_TESTO DI RIFERIMENTO_
- - - -
Il Colonnello dei carabinieri Michele Riccio (oggi Generale)

Chi è il colonnello Michele Riccio?

“Il comandante della Direzione investigativa antimafia di Genova. Nell’ambito dell’antiterrorismo e dell’antidroga aveva maturato una grossa esperienza anche con la mitica quadra del Generale Dalla Chiesa”.

E chi è Luigi Ilardo?

“Un mafioso di grande spessore, il capo della Famiglia mafiosa di Caltanissetta, colui che aveva preso le redini della Famiglia Madonia, con cui Ilardo era imparentato. Riccio lo intercetta per un traffico di stupefacenti e Ilardo, dopo essersi fatto quindici anni di galera, non vuole rientrare in carcere. E si affida all’ufficiale: la sua compagna ha da poco partorito due gemelli e lui vuole cambiare vita”

E che succede?

“Riccio e Ilardo fanno un accordo, assieme a Gianni De Gennaro (a quel tempo responsabile nazionale della Dia). Ilardo non vive a Caltanissetta, ma a Catania, quindi Riccio si vede con Ilardo nel capoluogo etneo e chiede l’ausilio di personale della Dia di Catania per condurre le sue indagini. Conosco tutti questi particolari direttamente, poiché allora ero alla Dia di Catania”.

Lei dunque ha conosciuto il colonnello Riccio?

“Certo, ci ho lavorato. Io e altri due colleghi gli davamo gli appoggi logistici necessari, lo accompagnavamo, assieme a lui facevamo i sopralluoghi per catturare i latitanti. Ilardo dava notizie incredibili a Riccio, Riccio veniva in ufficio, ci diceva qual era l’appartamento dove si nascondevano latitanti come Aiello, Fragapane, Lucio Tusa ed altri, e noi li catturavamo. Contemporaneamente Ilardo ci dice che il reggente di quel momento a Catania è tale Aurelio Quattroluni (riferimento del clan Santapaola), arrestato fra il 1994 e il 1995, quando, con l’operazione ‘Chiaraluni’, con una cinquantina di arresti, abbiamo quasi azzerato Cosa nostra catanese”.
- - - -
_DATI FORNITI_
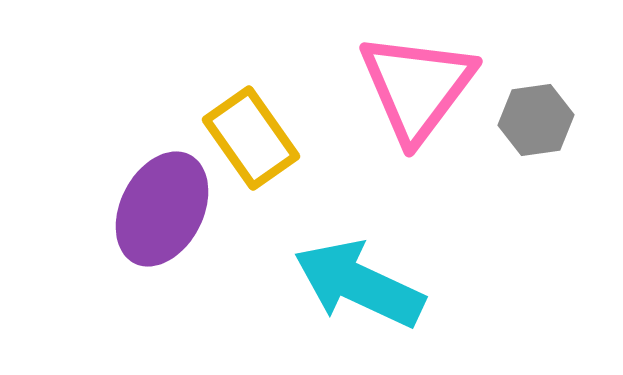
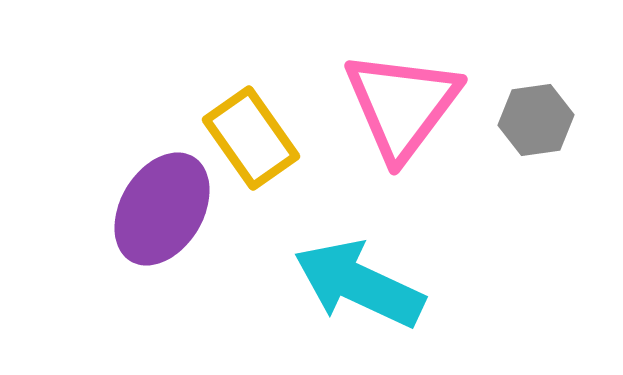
pink triangle: moved 15 px left, 18 px down
purple ellipse: rotated 4 degrees clockwise
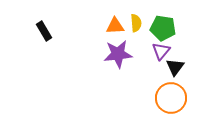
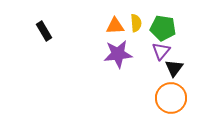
black triangle: moved 1 px left, 1 px down
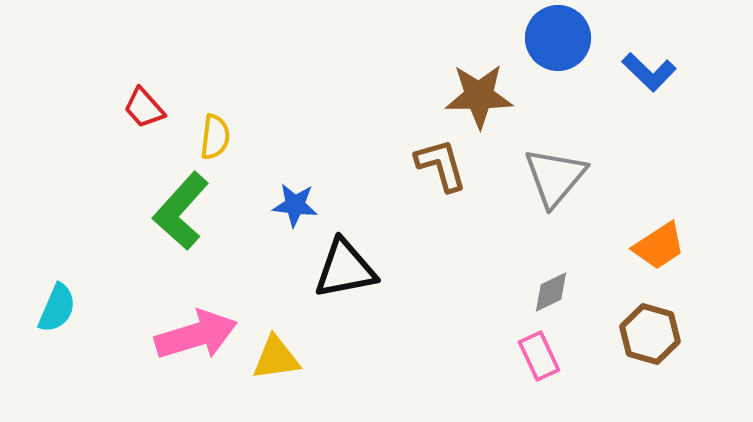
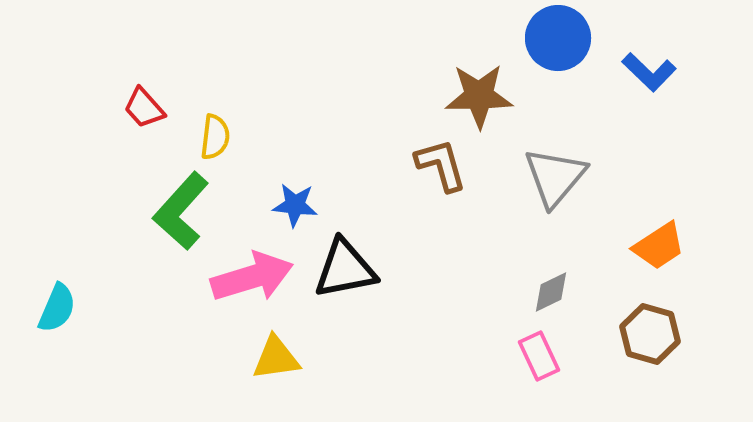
pink arrow: moved 56 px right, 58 px up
- - - -
_OBIETTIVI_
[1] Trasforma in un elenco puntato il paragrafo del testo su Riccio e Ilardo che comincia con «Un mafioso di grande spessore», senza perderne i fatti principali.
[2] Riprendi il testo su Riccio e Ilardo dal punto in cui si interrompe e portane avanti il racconto.

_RISPOSTE PUNTO PER PUNTO_
[1]
- Luigi Ilardo è un mafioso di grande spessore, capo della Famiglia mafiosa di Caltanissetta.
- Ha preso le redini della Famiglia Madonia, con cui è imparentato.
- Riccio lo intercetta per un traffico di stupefacenti.
- Dopo quindici anni di galera, Ilardo non vuole rientrare in carcere e si affida all'ufficiale.
- La sua compagna ha da poco partorito due gemelli e lui vuole cambiare vita.

[2]
Luigi Ilardo

Perché Ilardo è importante?

“Perché ci avrebbe portato a catturare Provenzano. Ilardo era in contatto con Provenzano attraverso i pizzini: il boss corleonese gli chiedeva delle cose e Ilardo, come rappresentante provinciale di Caltanissetta, le faceva. L’opportunità di incontrare Provenzano non era facile, si doveva costruire, ed era quello che si stava facendo, mentre a Catania, grazie al colonnello Riccio (su confidenze di Ilardo) catturavamo dei latitanti importanti della mafia etnea”.

Quindi che succede?

“Ilardo incontrò Provenzano a Mezzojuso, in provincia di Palermo e riferì questa circostanza a Riccio”.

Cosa gli riferì precisamente?

“Che doveva esserci un summit, sempre a Mezzojuso, di tutto il gotha di Cosa nostra, al quale avrebbe partecipato Provenzano”.

A quel punto che fa Riccio?

“Informa immediatamente il generale Mario Mori, il quale gli dice di rivolgersi a due ufficiali dei carabinieri di Caltanissetta e di coordinarsi con loro per le eventuali operazioni. Riccio arriva a Caltanissetta, incontra questi due ufficiali, ma questi dicono di non sapere niente dell’operazione. Riccio chiede mezzi, uomini, supporti di elicotteri. Stiamo parlando di una cosa importantissima, che avrebbe portato alla sconfitta Cosa nostra”.

E quindi che succede?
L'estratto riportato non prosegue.